» Aufgabe
Gib den folgenden Blogeintrag über das Joggen im Minipark vollständig und wortgetreu wieder.

May 26, 2006

Joggen während der Grauen Nächte

Filed under: Von Petersburg nach Turkestan — sarah @ 9:14 pm

Wir waren joggen in einem Minipark, gleich hier um die Ecke, wo sich alle Hündeler getroffen haben. Erste Gehversuche im Frühjahr sozusagen.
Das stelle man sich aber mal nicht so gesittet , bzw. reglementiert vor, wie bei uns!
Etwa 30 Hunde, kurz, lang, klein, langhaarig etc.. mit ihren Haltern.
Eine lange schwarze kurzbeinige Wurst ist auf Karin, meine Weggefährtin zugaloppiert und hat sie angebellt. Eine Dogge, glücklich freilaufend natürlich, hat uns böse angeknurrt. Der Rest rannte gutmütig hechelnd, wie wir ; )), vorüber. Eine freilaufende “Dobermännin” mit noch angehängter Leine rannte den Räuden hinterher, die wiederum versuchten es bei der unförmigen “Dackelin”. Dazwischen , nebst der paarungszeitlichen Verhaltensweise, schoben sich ein paar langsame Kinderwagen über den Weg mit ein paar plaudernden Müttern dran. Ich war dann für einen kleinen Ausbruch aus diesem Hundeparadies. Vor dem Obshezhitie (Wohnheim) kam uns noch ein uraltes Pärchen entgegen, das unser Bänkli auf dem Heimweg zum Verschnaufen nötiger hatte als wir. Das Mannli war weit über 90 und sabberte etwas, das Frauchen erklärte uns alle Blümchen auf der Wiese. Dann wurds langsam kalt, und wir gingen rein und duschen.

» Extrahierte Daten
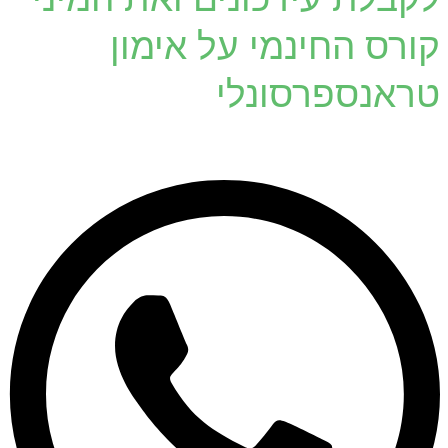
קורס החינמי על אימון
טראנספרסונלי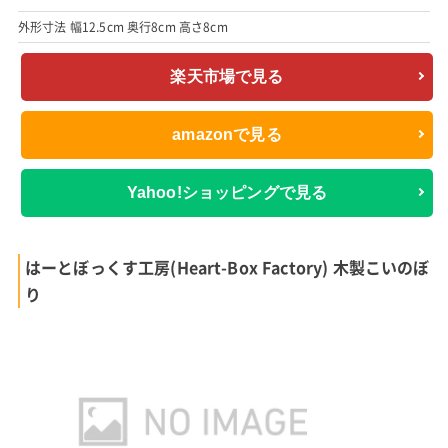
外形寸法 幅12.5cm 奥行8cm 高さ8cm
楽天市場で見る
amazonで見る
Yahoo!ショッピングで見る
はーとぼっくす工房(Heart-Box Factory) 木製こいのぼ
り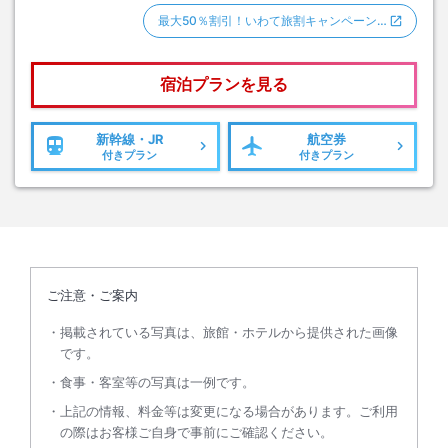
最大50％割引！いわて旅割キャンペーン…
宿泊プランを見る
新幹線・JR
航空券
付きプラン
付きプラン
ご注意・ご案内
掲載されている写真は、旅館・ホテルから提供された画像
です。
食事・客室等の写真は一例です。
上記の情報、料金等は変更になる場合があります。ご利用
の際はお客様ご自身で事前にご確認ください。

==

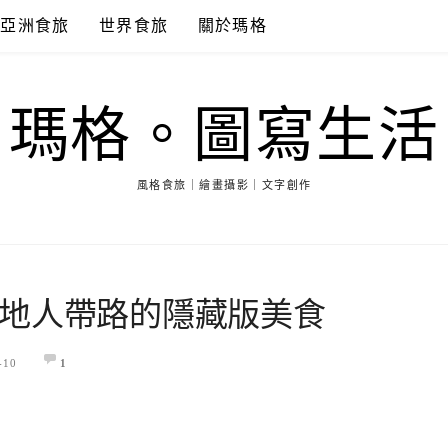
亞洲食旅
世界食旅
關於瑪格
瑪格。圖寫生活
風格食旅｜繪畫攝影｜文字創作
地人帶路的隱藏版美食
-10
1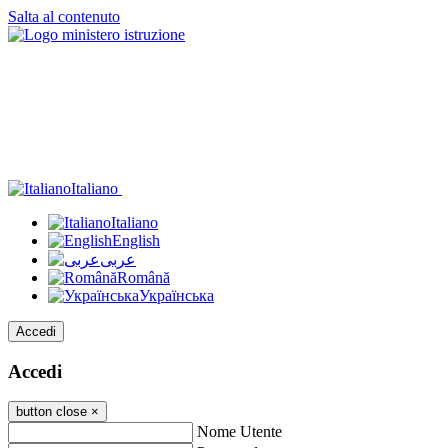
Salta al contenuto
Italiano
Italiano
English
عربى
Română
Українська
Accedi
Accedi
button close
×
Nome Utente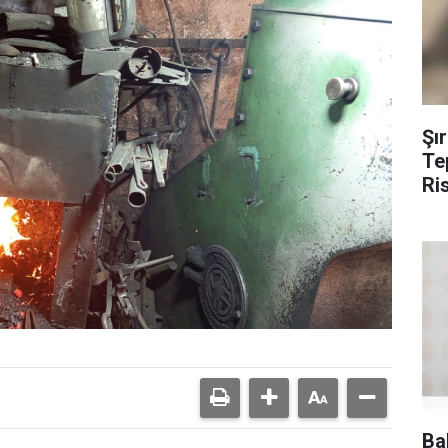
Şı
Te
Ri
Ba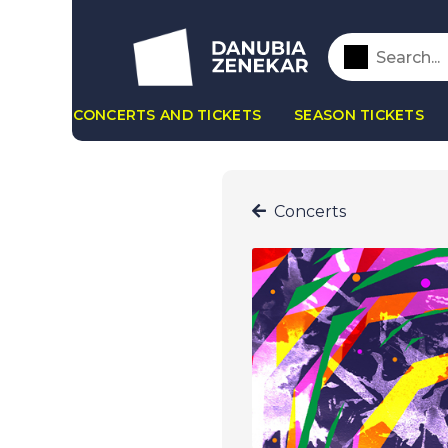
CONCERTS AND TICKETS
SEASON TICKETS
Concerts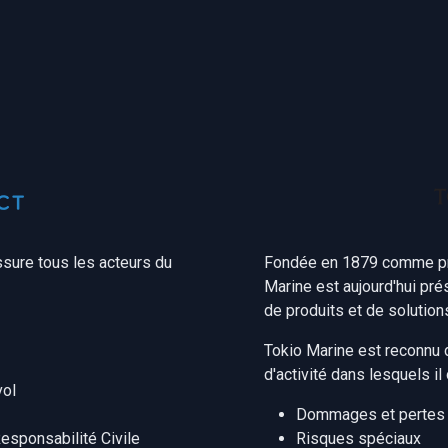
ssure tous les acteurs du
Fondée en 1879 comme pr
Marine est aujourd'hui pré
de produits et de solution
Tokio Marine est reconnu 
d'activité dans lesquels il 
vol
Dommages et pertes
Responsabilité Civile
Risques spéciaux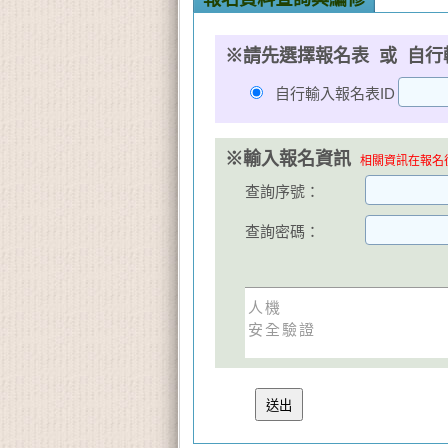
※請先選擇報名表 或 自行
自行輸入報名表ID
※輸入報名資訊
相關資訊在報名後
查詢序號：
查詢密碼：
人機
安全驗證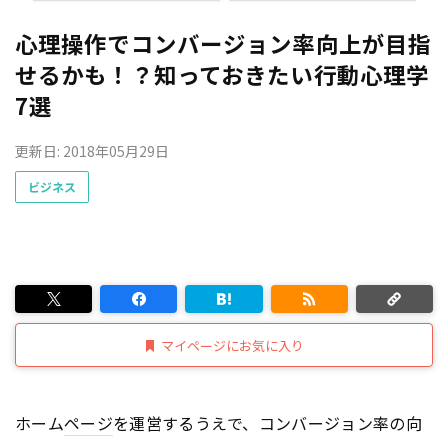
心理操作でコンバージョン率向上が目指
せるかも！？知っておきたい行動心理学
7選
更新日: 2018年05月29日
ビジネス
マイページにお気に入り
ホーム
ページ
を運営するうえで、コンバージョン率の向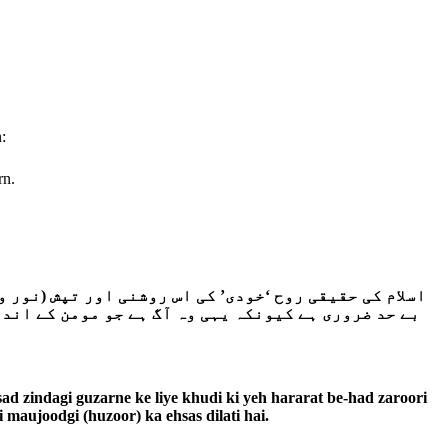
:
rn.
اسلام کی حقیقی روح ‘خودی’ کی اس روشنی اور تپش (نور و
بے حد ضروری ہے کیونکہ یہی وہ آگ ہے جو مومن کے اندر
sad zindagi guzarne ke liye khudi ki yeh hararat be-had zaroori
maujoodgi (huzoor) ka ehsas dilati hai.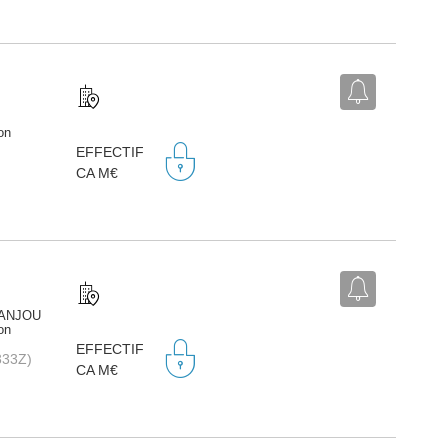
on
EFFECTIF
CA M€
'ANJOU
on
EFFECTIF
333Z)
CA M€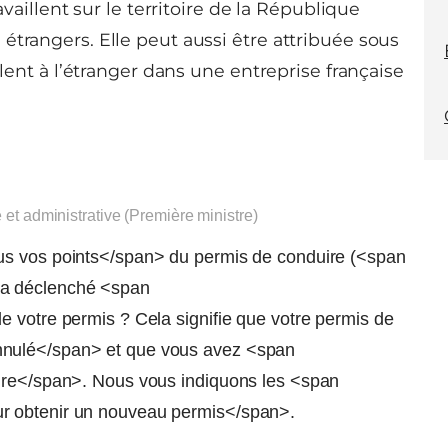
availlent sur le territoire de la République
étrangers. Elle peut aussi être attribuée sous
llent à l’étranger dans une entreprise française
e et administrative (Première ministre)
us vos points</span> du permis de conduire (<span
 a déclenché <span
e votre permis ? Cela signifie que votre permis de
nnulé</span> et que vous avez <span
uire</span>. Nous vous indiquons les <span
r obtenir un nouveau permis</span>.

...

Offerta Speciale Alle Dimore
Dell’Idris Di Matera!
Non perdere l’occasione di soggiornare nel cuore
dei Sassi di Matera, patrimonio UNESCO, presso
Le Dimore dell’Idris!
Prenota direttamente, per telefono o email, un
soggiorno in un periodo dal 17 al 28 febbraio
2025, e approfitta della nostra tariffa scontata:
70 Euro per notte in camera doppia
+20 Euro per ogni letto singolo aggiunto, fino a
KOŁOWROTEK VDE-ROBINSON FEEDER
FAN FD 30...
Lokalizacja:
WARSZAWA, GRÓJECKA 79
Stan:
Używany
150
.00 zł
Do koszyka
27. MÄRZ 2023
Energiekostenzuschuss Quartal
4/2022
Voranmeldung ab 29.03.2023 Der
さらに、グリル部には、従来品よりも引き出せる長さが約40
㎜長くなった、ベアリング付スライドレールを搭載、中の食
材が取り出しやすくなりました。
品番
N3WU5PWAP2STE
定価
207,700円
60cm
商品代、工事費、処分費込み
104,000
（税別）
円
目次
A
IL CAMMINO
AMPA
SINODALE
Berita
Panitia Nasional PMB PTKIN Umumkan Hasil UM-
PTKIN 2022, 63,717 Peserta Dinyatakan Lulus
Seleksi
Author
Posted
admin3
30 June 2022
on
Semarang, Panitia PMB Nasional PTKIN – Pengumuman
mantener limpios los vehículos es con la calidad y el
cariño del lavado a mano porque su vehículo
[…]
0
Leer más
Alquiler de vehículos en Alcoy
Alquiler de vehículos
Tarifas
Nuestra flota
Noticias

» Lösung
May 26, 2006

Joggen während der Grauen Nächte

Filed under: Von Petersburg nach Turkestan — sarah @ 9:14 pm

Wir waren joggen in einem Minipark, gleich hier um die Ecke, wo sich alle Hündeler getroffen haben. Erste Gehversuche im Frühjahr sozusagen.
Das stelle man sich aber mal nicht so gesittet , bzw. reglementiert vor, wie bei uns!
Etwa 30 Hunde, kurz, lang, klein, langhaarig etc.. mit ihren Haltern.
Eine lange schwarze kurzbeinige Wurst ist auf Karin, meine Weggefährtin zugaloppiert und hat sie angebellt. Eine Dogge, glücklich freilaufend natürlich, hat uns böse angeknurrt. Der Rest rannte gutmütig hechelnd, wie wir ; )), vorüber. Eine freilaufende “Dobermännin” mit noch angehängter Leine rannte den Räuden hinterher, die wiederum versuchten es bei der unförmigen “Dackelin”. Dazwischen , nebst der paarungszeitlichen Verhaltensweise, schoben sich ein paar langsame Kinderwagen über den Weg mit ein paar plaudernden Müttern dran. Ich war dann für einen kleinen Ausbruch aus diesem Hundeparadies. Vor dem Obshezhitie (Wohnheim) kam uns noch ein uraltes Pärchen entgegen, das unser Bänkli auf dem Heimweg zum Verschnaufen nötiger hatte als wir. Das Mannli war weit über 90 und sabberte etwas, das Frauchen erklärte uns alle Blümchen auf der Wiese. Dann wurds langsam kalt, und wir gingen rein und duschen.